Dominique Salini devient le chef du Comité de ville mais, n’étant pas bastiais, il ne souhaite pas être le maire. Bastia ayant subi les lourds bombardements, il est désigné avec Dominique Poli pour être reçu par le préfet de la Libération, M. Luizet, pour représenter la seule ville sinistrée du département.  Celui-ci accepte la nouvelle délégation municipale composée de Jacques Fagianelli, Sébastien de Casalta, Dominique Poli, Joseph- Louis de Montera, Charles Galletti, Mle Emmanuelli, Ferracci, Jean Meria, Jules Michelangeli, Louis Orenga, Dominique Salini, Vinciguerra, Sghirla, l’abbé Zattara, Charles Zuccarelli.

Après la libération de la Corse

En 1945, il se charge de la tournée de propagande du Front National dans les cantons en tant que Président du Comité d’arrondissement de Bastia.  Après son activité dans la Résistance, il reprend tout simplement son métier d’enseignant et ne se porte pas candidat à une activité politique ni à la mairie, ni dans la région de Bastia. Sa mutation sollicitée, il est affecté à Constantine au poste de censeur du lycée d Aumale. Il est ensuite promu à Alger au poste de censeur du lycée Gautier où il doit gérer la fougue des lycéens durant la guerre d’Algérie.

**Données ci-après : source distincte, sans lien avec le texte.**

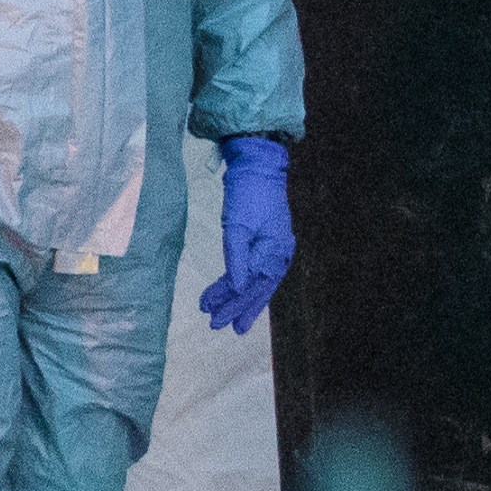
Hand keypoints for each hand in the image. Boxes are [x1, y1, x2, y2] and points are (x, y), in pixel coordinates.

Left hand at [198, 136, 292, 333]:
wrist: (258, 166)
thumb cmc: (248, 193)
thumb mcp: (237, 225)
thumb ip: (237, 258)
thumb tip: (238, 288)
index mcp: (273, 250)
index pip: (249, 284)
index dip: (230, 301)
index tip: (211, 314)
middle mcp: (278, 253)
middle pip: (256, 288)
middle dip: (236, 307)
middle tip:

Ses opinions étant parfaitement connues, il sera inquiété par l’ O.A.S. et arrêté lors du putsch des généraux en avril 61. Il sera libéré à la fin de cet évènement.  Sa dernière affectation sera à Paris au lycée Buffon dont il sera le censeur avec le titre de doyen des censeurs de France. A sa retraite de l’Éducation Nationale, il regagnera la ville de sa jeunesse, Ajaccio, ceci jusqu’à la fin de sa vie qui s’achèvera le 6 juin 1981.

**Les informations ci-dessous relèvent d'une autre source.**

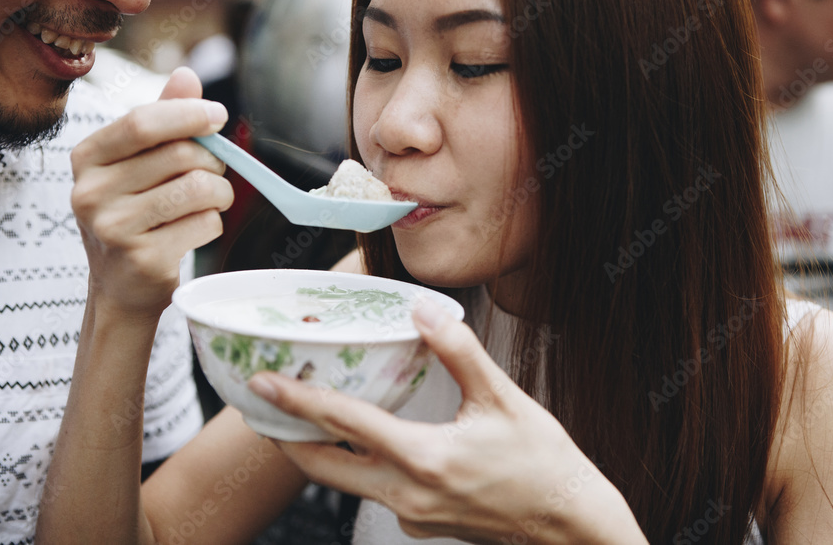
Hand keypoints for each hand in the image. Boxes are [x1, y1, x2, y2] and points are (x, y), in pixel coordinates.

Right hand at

Ses décorations civiles et militaires

Chevalier de la légion d’honneur, médaille militaire, croix de guerre avec palme, médaille de la résistance, croix du combattant volontaire de la Résistance, promu au grade de lieutenant FFI à la libération de Bastia.

Georges PREZIOSI

… à l’appui des témoignages et informations fournis par les fils, Jean-Paul et Joseph Salini, et du livre «En ce temps-là, Bastia » de Dominique et Etiennette Salini, Imprimerie Siciliano.